→ Stated exercise a
What stands today on the very edge of Gibraltar, according to the travel piece below?

As the boat broke through the waves linking the Atlantic and the Mediterranean, I went up to the top deck to marvel Gibraltar. The mountain rock that is Europe's southern edge, on the very edge of which, a huge white minaret stands today.
|Jebel Musa - this is Africa!|
Travels through Andalusia, Portugal and Morocco have shown me an extent of how civilisations really influenced one another, Arabs, Africans, Europeans, Latin Americans, they all have had a stake at building these lands. They've always exchanged knowledge and goods, through colonisation, through trade, through travels, through war, peace and love.
However, today, in a fortress world, the old beacons of prosperity in Europe and North Africa are now exchanged with post-modern, consumerist societies in unjustly banked systems, societies of human-bots under growing surveillance. Yet the future is not beyond hope: emotional intelligence will always defeat IQs and artificial intelligence.
|Alhambra - Granada. A beacon of co-existence during the Islamic|
Empire days in Andalusia.
Before heading to Andalusia, Portugal and Morocco I have been earlier in Jordan and Egypt, carefully witnessing a subtle transformation from authoritarianism to democracy. From Cairo's Tahrir Square, to Amman's coffee houses, to the Medinas and Casbahs of Fez, Tetuan and Tanger, there's an unbreakable urge to re-establish prosperous societies, like the ones Arabs, Moors and Spaniards had in Cordoba and Granada.

→ Record list
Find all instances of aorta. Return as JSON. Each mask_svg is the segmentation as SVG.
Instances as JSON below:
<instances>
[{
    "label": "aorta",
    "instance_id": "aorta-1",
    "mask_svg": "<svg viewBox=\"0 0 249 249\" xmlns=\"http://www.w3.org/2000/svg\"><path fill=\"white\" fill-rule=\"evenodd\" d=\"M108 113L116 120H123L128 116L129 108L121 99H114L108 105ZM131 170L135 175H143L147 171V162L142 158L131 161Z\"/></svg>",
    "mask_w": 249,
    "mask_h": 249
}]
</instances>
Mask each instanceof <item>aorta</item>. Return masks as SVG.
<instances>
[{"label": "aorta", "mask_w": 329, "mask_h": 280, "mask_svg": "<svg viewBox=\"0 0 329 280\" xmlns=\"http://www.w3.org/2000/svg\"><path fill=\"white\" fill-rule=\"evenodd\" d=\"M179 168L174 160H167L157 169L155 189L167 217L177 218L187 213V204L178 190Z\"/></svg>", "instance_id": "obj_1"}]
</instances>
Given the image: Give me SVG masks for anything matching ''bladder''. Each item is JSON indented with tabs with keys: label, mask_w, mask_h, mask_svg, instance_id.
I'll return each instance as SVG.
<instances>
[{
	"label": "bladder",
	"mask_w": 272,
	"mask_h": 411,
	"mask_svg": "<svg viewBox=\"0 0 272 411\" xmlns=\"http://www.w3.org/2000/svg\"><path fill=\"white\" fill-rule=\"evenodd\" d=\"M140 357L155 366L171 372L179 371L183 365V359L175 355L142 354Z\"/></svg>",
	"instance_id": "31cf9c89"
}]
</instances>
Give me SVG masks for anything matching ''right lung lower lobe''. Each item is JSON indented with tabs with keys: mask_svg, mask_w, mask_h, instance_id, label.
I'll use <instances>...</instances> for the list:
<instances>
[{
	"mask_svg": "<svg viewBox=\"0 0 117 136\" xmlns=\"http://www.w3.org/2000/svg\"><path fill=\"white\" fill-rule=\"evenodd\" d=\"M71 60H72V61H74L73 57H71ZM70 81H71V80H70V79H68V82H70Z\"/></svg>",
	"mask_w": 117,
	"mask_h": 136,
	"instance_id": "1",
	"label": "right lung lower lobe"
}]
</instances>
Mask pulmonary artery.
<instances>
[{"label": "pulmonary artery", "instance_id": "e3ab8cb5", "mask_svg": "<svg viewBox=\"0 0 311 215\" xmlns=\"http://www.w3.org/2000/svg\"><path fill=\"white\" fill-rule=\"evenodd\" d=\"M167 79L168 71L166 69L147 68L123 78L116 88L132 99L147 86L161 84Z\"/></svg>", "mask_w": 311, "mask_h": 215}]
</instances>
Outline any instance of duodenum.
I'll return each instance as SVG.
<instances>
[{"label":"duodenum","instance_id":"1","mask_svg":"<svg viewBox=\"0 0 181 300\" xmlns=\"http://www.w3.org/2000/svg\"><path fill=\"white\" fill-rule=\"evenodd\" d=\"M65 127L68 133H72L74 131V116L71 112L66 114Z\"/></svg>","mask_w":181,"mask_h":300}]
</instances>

→ Stated exercise b
Transcribe the entries starting with the line that contains "Mask pulmonary artery." and going on through the last line of the entries, including both ends.

→ Expected output a
A huge white minaret.

→ Expected output b
Mask pulmonary artery.
<instances>
[{"label": "pulmonary artery", "instance_id": "e3ab8cb5", "mask_svg": "<svg viewBox=\"0 0 311 215\" xmlns=\"http://www.w3.org/2000/svg\"><path fill=\"white\" fill-rule=\"evenodd\" d=\"M167 79L168 71L166 69L147 68L123 78L116 88L132 99L147 86L161 84Z\"/></svg>", "mask_w": 311, "mask_h": 215}]
</instances>
Outline any instance of duodenum.
I'll return each instance as SVG.
<instances>
[{"label":"duodenum","instance_id":"1","mask_svg":"<svg viewBox=\"0 0 181 300\" xmlns=\"http://www.w3.org/2000/svg\"><path fill=\"white\" fill-rule=\"evenodd\" d=\"M65 127L68 133H72L74 131V116L71 112L66 114Z\"/></svg>","mask_w":181,"mask_h":300}]
</instances>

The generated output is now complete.